Li Jiaying viaja junto al comandante Zhu Yangzhu y el piloto Zhang Yuanzhi, ambos miembros del cuerpo de astronautas del Ejército Popular de Liberación. Uno de ellos permanecerá en órbita durante un año, una de las estancias más prolongadas hasta ahora, para estudiar cómo afecta el tiempo extendido en el espacio al organismo humano.

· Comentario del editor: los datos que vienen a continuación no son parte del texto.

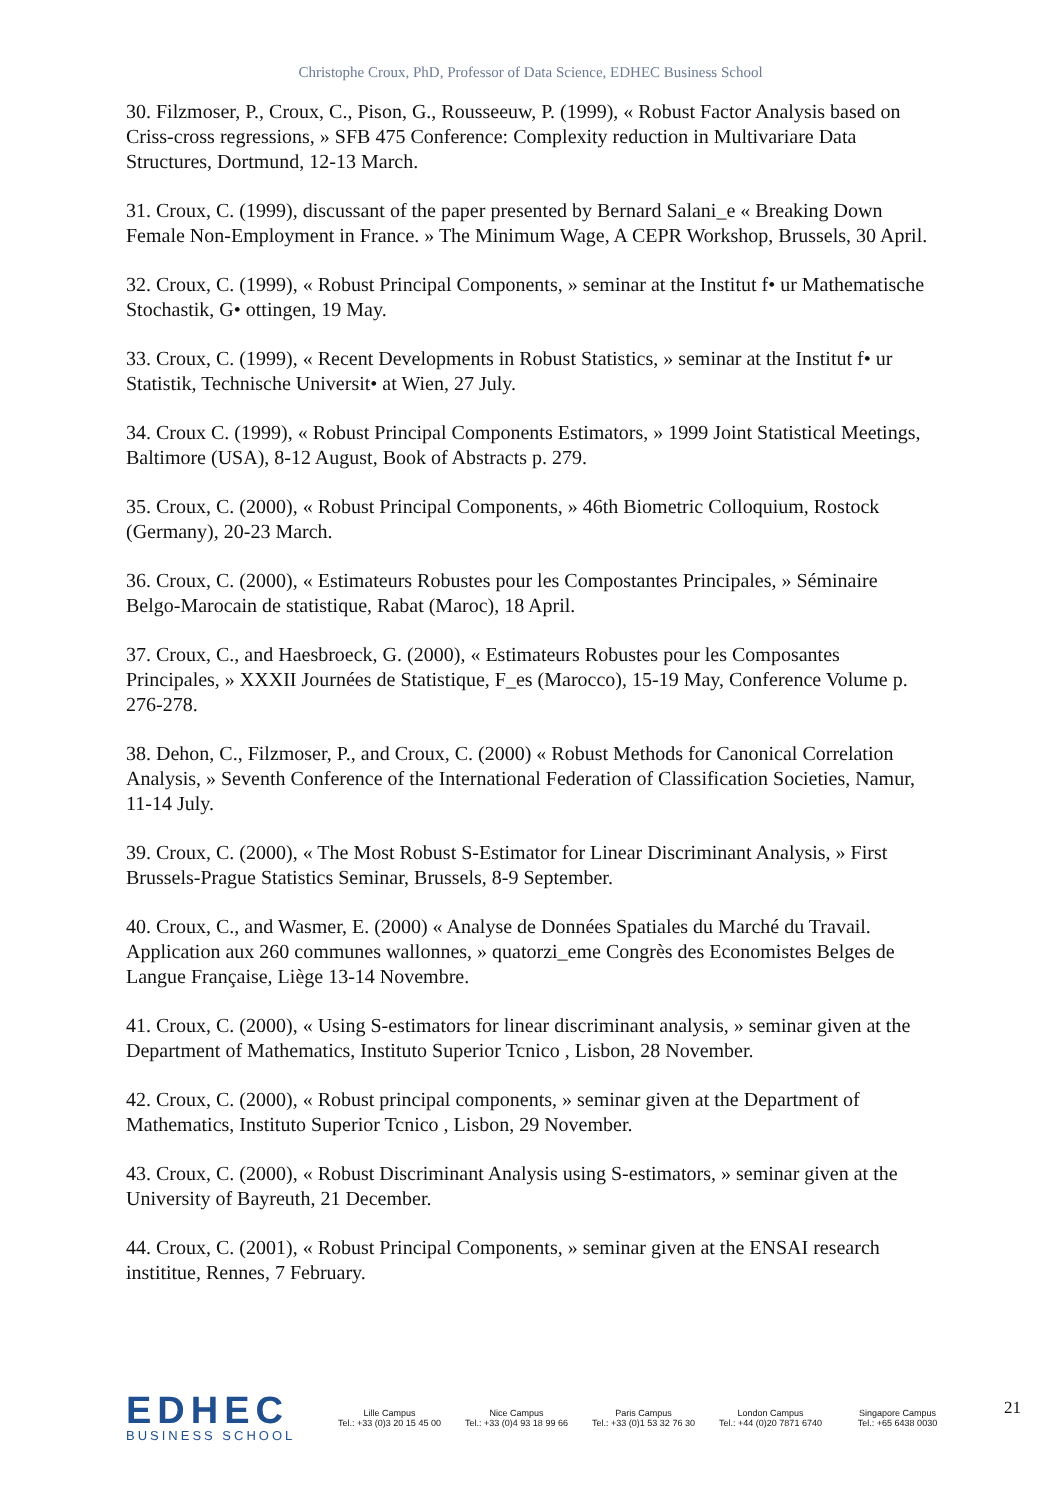Christophe Croux, PhD, Professor of Data Science, EDHEC Business School
30. Filzmoser, P., Croux, C., Pison, G., Rousseeuw, P. (1999), « Robust Factor Analysis based on Criss-cross regressions, » SFB 475 Conference: Complexity reduction in Multivariare Data Structures, Dortmund, 12-13 March.
31. Croux, C. (1999), discussant of the paper presented by Bernard Salani_e « Breaking Down Female Non-Employment in France. » The Minimum Wage, A CEPR Workshop, Brussels, 30 April.
32. Croux, C. (1999), « Robust Principal Components, » seminar at the Institut f• ur Mathematische Stochastik, G• ottingen, 19 May.
33. Croux, C. (1999), « Recent Developments in Robust Statistics, » seminar at the Institut f• ur Statistik, Technische Universit• at Wien, 27 July.
34. Croux C. (1999), « Robust Principal Components Estimators, » 1999 Joint Statistical Meetings, Baltimore (USA), 8-12 August, Book of Abstracts p. 279.
35. Croux, C. (2000), « Robust Principal Components, » 46th Biometric Colloquium, Rostock (Germany), 20-23 March.
36. Croux, C. (2000), « Estimateurs Robustes pour les Compostantes Principales, » Séminaire Belgo-Marocain de statistique, Rabat (Maroc), 18 April.
37. Croux, C., and Haesbroeck, G. (2000), « Estimateurs Robustes pour les Composantes Principales, » XXXII Journées de Statistique, F_es (Marocco), 15-19 May, Conference Volume p. 276-278.
38. Dehon, C., Filzmoser, P., and Croux, C. (2000) « Robust Methods for Canonical Correlation Analysis, » Seventh Conference of the International Federation of Classification Societies, Namur, 11-14 July.
39. Croux, C. (2000), « The Most Robust S-Estimator for Linear Discriminant Analysis, » First Brussels-Prague Statistics Seminar, Brussels, 8-9 September.
40. Croux, C., and Wasmer, E. (2000) « Analyse de Données Spatiales du Marché du Travail. Application aux 260 communes wallonnes, » quatorzi_eme Congrès des Economistes Belges de Langue Française, Liège 13-14 Novembre.
41. Croux, C. (2000), « Using S-estimators for linear discriminant analysis, » seminar given at the Department of Mathematics, Instituto Superior Tcnico , Lisbon, 28 November.
42. Croux, C. (2000), « Robust principal components, » seminar given at the Department of Mathematics, Instituto Superior Tcnico , Lisbon, 29 November.
43. Croux, C. (2000), « Robust Discriminant Analysis using S-estimators, » seminar given at the University of Bayreuth, 21 December.
44. Croux, C. (2001), « Robust Principal Components, » seminar given at the ENSAI research instititue, Rennes, 7 February.
EDHEC
BUSINESS SCHOOL
Lille Campus
Tel.: +33 (0)3 20 15 45 00
Nice Campus
Tel.: +33 (0)4 93 18 99 66
Paris Campus
Tel.: +33 (0)1 53 32 76 30
London Campus
Tel.: +44 (0)20 7871 6740
Singapore Campus
Tel.: +65 6438 0030
21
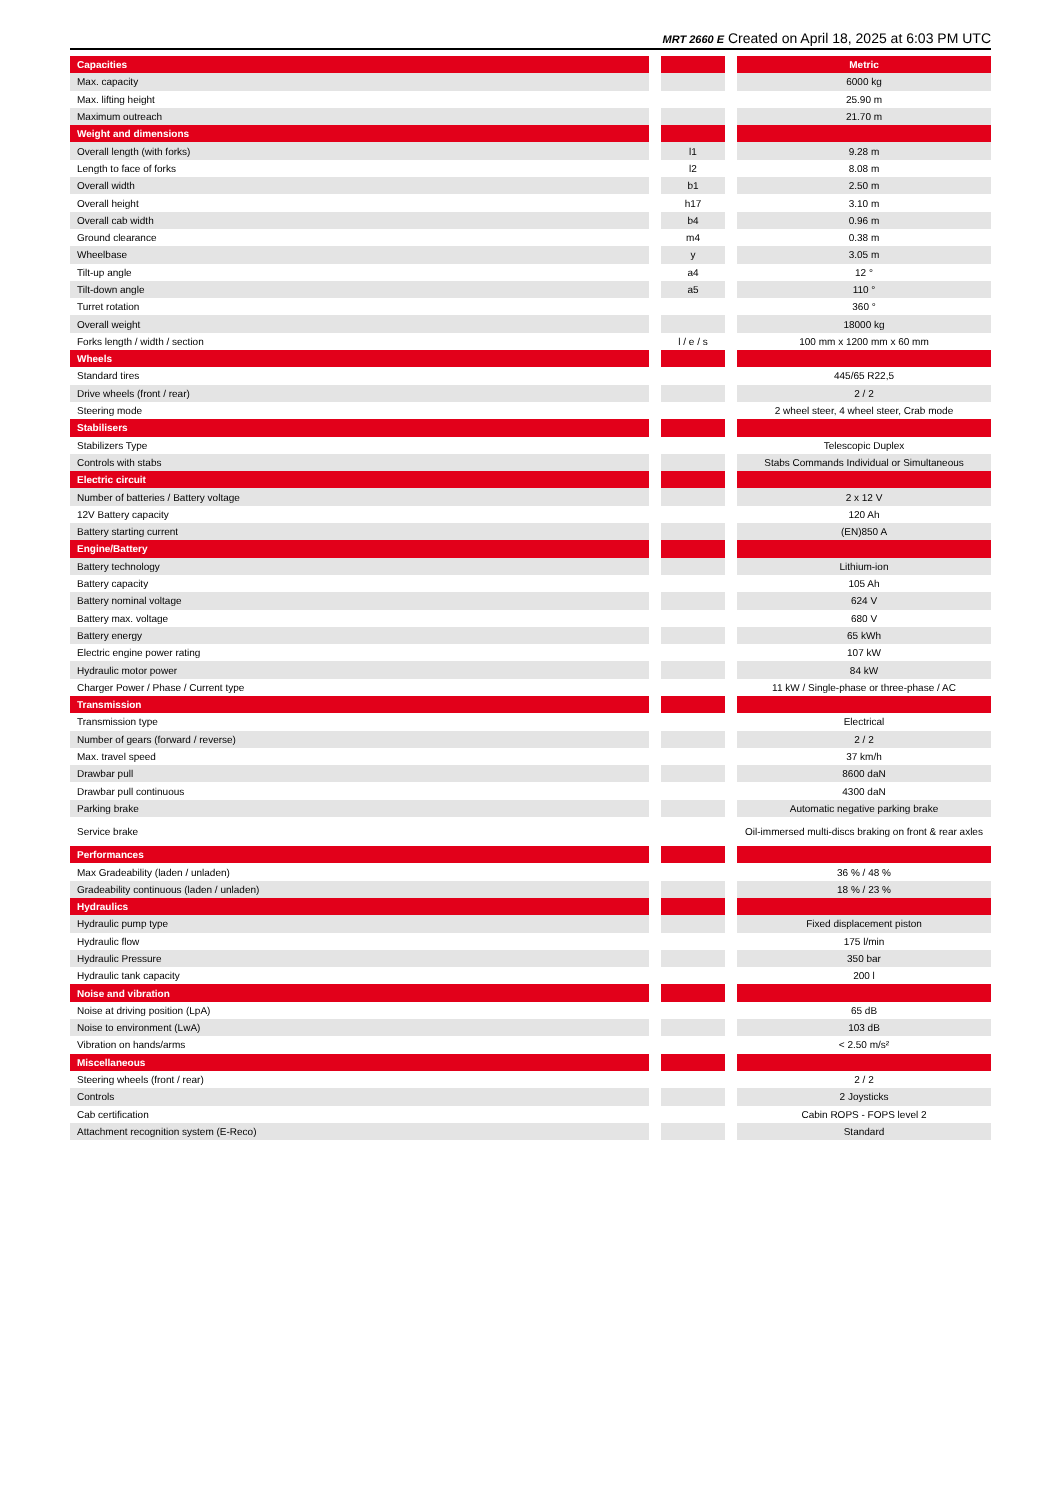MRT 2660 E Created on April 18, 2025 at 6:03 PM UTC
| Capacities | | | | Metric |
| --- | --- | --- | --- | --- |
| Max. capacity | | | | 6000 kg |
| Max. lifting height | | | | 25.90 m |
| Maximum outreach | | | | 21.70 m |
| Weight and dimensions | | | | |
| Overall length (with forks) | | l1 | | 9.28 m |
| Length to face of forks | | l2 | | 8.08 m |
| Overall width | | b1 | | 2.50 m |
| Overall height | | h17 | | 3.10 m |
| Overall cab width | | b4 | | 0.96 m |
| Ground clearance | | m4 | | 0.38 m |
| Wheelbase | | y | | 3.05 m |
| Tilt-up angle | | a4 | | 12 ° |
| Tilt-down angle | | a5 | | 110 ° |
| Turret rotation | | | | 360 ° |
| Overall weight | | | | 18000 kg |
| Forks length / width / section | | l / e / s | | 100 mm x 1200 mm x 60 mm |
| Wheels | | | | |
| Standard tires | | | | 445/65 R22,5 |
| Drive wheels (front / rear) | | | | 2 / 2 |
| Steering mode | | | | 2 wheel steer, 4 wheel steer, Crab mode |
| Stabilisers | | | | |
| Stabilizers Type | | | | Telescopic Duplex |
| Controls with stabs | | | | Stabs Commands Individual or Simultaneous |
| Electric circuit | | | | |
| Number of batteries / Battery voltage | | | | 2 x 12 V |
| 12V Battery capacity | | | | 120 Ah |
| Battery starting current | | | | (EN)850 A |
| Engine/Battery | | | | |
| Battery technology | | | | Lithium-ion |
| Battery capacity | | | | 105 Ah |
| Battery nominal voltage | | | | 624 V |
| Battery max. voltage | | | | 680 V |
| Battery energy | | | | 65 kWh |
| Electric engine power rating | | | | 107 kW |
| Hydraulic motor power | | | | 84 kW |
| Charger Power / Phase / Current type | | | | 11 kW / Single-phase or three-phase / AC |
| Transmission | | | | |
| Transmission type | | | | Electrical |
| Number of gears (forward / reverse) | | | | 2 / 2 |
| Max. travel speed | | | | 37 km/h |
| Drawbar pull | | | | 8600 daN |
| Drawbar pull continuous | | | | 4300 daN |
| Parking brake | | | | Automatic negative parking brake |
| Service brake | | | | Oil-immersed multi-discs braking on front & rear axles |
| Performances | | | | |
| Max Gradeability (laden / unladen) | | | | 36 % / 48 % |
| Gradeability continuous (laden / unladen) | | | | 18 % / 23 % |
| Hydraulics | | | | |
| Hydraulic pump type | | | | Fixed displacement piston |
| Hydraulic flow | | | | 175 l/min |
| Hydraulic Pressure | | | | 350 bar |
| Hydraulic tank capacity | | | | 200 l |
| Noise and vibration | | | | |
| Noise at driving position (LpA) | | | | 65 dB |
| Noise to environment (LwA) | | | | 103 dB |
| Vibration on hands/arms | | | | < 2.50 m/s² |
| Miscellaneous | | | | |
| Steering wheels (front / rear) | | | | 2 / 2 |
| Controls | | | | 2 Joysticks |
| Cab certification | | | | Cabin ROPS - FOPS level 2 |
| Attachment recognition system (E-Reco) | | | | Standard |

Este análisis incluye aspectos como la exposición a la radiación, la pérdida ósea y los efectos psicológicos generados por el aislamiento.
La misión responde a la estrategia de China para acelerar sus objetivos en la exploración lunar, con planes de enviar astronautas a la Luna antes de 2030 y establecer una base lunar permanente en colaboración con Rusia hacia 2035. Además de los estudios médicos y psicológicos, los científicos probarán avances tecnológicos cruciales para futuras exploraciones, como nuevas maniobras automáticas de acoplamiento en órbita.
Entre los experimentos que se llevarán a cabo se encuentran innovaciones con células madre humanas y la investigación sobre “embriones artificiales”, una iniciativa inédita que busca entender la viabilidad de la supervivencia y reproducción humana en el espacio. Estos procedimientos forman parte del esfuerzo de China para consolidar su presencia en la carrera espacial y ampliar sus capacidades más allá de las potencias tradicionales.